» **Explorer le texte**:
- A) Répondez à chacune de ces questions d'après le texte fourni.
(i) Quel jour sommes-nous à l'hôpital ?
(ii) Combien de temps la guerre du Liban a-t-elle duré ?
(iii) De combien de lycéens Georges était-il le chef ?
- B) Dans le texte fourni, reprenez la partie qui s'ouvre sur les mots contenant "Les infirmières et" et se termine par "pays lointain ?", en remplaçant "infirmières" par "aides-soignantes".
- C) Énumérez tous les lieux d'où arrivent les nouveaux venus selon le texte fourni.

» **Texte fourni**:
Hier c'était un géant, une force de la nature, hyperactif, débonnaire, toujours souriant. Que vont devenir ses jeunes enfants ? Le voici vaincu, amaigri, déjà cadavérique, les joues creuses, le regard ailleurs. Dans ses instants de lucidité il murmure à l'oreille de ses amis « je suis foutu, ne reste pas là, rentre chez toi... » Nous sommes le quinze août. Dans ce gigantesque hôpital qui paraît suspendu au retour des vacanciers, les couloirs sont vides mais la chambre de Georges ne désemplit pas. L'agonisant est veillé jour et nuit. Dans la salle d'attente, on discute comme si de rien n'était. L'optimisme libanais est de rigueur, il va vivre, c'est évident. Nul ne songe à se résigner. Ce serait tenter le mauvais sort dans ces lieux où le diable rôde. Les amis discrètement prient dans toutes les langues de leurs religions, chacun selon ses rites, ses traditions, ses superstitions : chiites, sunnites, alaouites, chaldéens, syriaques, arméniens, grecs, juifs, orthodoxes, incroyants...C'est la tour de Babel des suppliques silencieuses.
Chaque jour, des quatre coins du monde il en arrive des nouveaux, d'Australie, d'Abu Dhabi, de Dakar, de Valparéso...Ceux qui ne peuvent pas venir téléphonent tout le temps. On leur répond sans faillir, que Georges va beaucoup mieux, que le remède « expérimental » donne des résultats probants... On ment comme des arracheurs de dents. Personne ne nous croit mais chacun espère le miracle.
Les infirmières et les autres patients s'interrogent sur la cause de cette agitation. Georges est-il le chef d'un parti politique influent ou d'une secte mystérieuse ? Le Président d'une multinationale ou celui d'un pays lointain ?
Rien de tout cela. C'est seulement le héros anonyme connu de ses seuls compagnons d'armes. Il était le chef charismatique d'une centaine de lycéens. Mais qui se souvient de la guerre du Liban ? Elle dura 15 ans fit 250 000 morts ! En proportion, imaginez la France avec 3 ou 4 millions de tués. Qui se rappelle des exploits de ces adolescents résistants de la première heure, en 1975 ?

» **Lignes fournies**:
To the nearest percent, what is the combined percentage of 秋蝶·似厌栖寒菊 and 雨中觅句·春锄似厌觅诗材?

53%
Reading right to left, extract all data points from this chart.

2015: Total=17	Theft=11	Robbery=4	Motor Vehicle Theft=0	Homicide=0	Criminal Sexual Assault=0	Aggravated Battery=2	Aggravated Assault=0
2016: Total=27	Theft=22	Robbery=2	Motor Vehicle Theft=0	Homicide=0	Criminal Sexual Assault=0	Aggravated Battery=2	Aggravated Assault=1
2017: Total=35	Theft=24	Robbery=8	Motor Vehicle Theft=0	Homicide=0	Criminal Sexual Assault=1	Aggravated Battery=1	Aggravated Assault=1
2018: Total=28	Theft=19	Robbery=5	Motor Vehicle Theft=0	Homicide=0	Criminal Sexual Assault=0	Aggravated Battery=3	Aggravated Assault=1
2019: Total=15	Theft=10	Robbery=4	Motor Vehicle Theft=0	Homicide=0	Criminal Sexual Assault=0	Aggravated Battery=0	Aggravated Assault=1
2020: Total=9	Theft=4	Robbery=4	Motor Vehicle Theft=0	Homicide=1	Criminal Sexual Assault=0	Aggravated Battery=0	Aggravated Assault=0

» **Réponses**:
- A)
(i) Le quinze août.
(ii) 15 ans.
(iii) D'une centaine de lycéens.

- B)
Les aides-soignantes et les autres patients s'interrogent sur la cause de cette agitation. Georges est-il le chef d'un parti politique influent ou d'une secte mystérieuse ? Le Président d'une multinationale ou celui d'un pays lointain ?

- C) Australie, Abu Dhabi, Dakar, Valparéso